Content starts
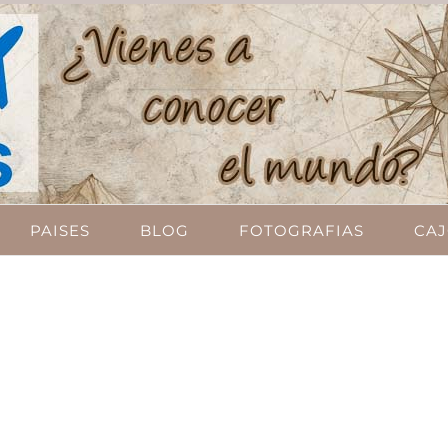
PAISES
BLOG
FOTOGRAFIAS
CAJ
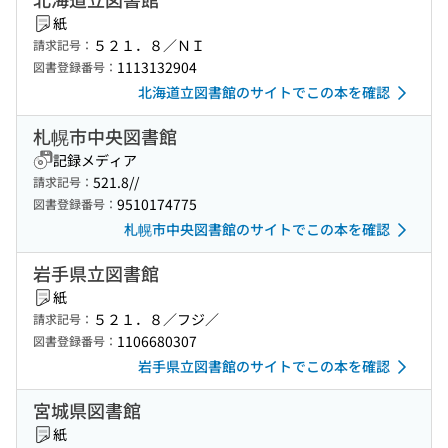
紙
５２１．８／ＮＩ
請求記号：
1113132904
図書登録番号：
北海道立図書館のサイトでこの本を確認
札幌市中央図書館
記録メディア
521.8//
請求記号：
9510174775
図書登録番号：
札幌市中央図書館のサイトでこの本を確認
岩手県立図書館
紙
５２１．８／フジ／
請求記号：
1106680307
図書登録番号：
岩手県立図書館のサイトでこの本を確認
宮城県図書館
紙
Content ends
Content starts
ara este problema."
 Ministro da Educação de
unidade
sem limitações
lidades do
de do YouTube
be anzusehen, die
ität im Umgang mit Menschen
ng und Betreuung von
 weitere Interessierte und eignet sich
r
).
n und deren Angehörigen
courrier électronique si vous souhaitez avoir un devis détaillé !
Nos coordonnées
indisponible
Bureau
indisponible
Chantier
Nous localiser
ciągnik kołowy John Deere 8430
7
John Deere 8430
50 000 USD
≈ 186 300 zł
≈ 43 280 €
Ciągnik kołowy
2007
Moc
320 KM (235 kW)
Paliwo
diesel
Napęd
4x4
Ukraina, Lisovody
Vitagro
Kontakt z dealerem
Content ends
*What is required*: Report every line in the two blocks of the listing above that contains the string "John", copying each such line in full. Case counts.

*Reply*:
ciągnik kołowy John Deere 8430
John Deere 8430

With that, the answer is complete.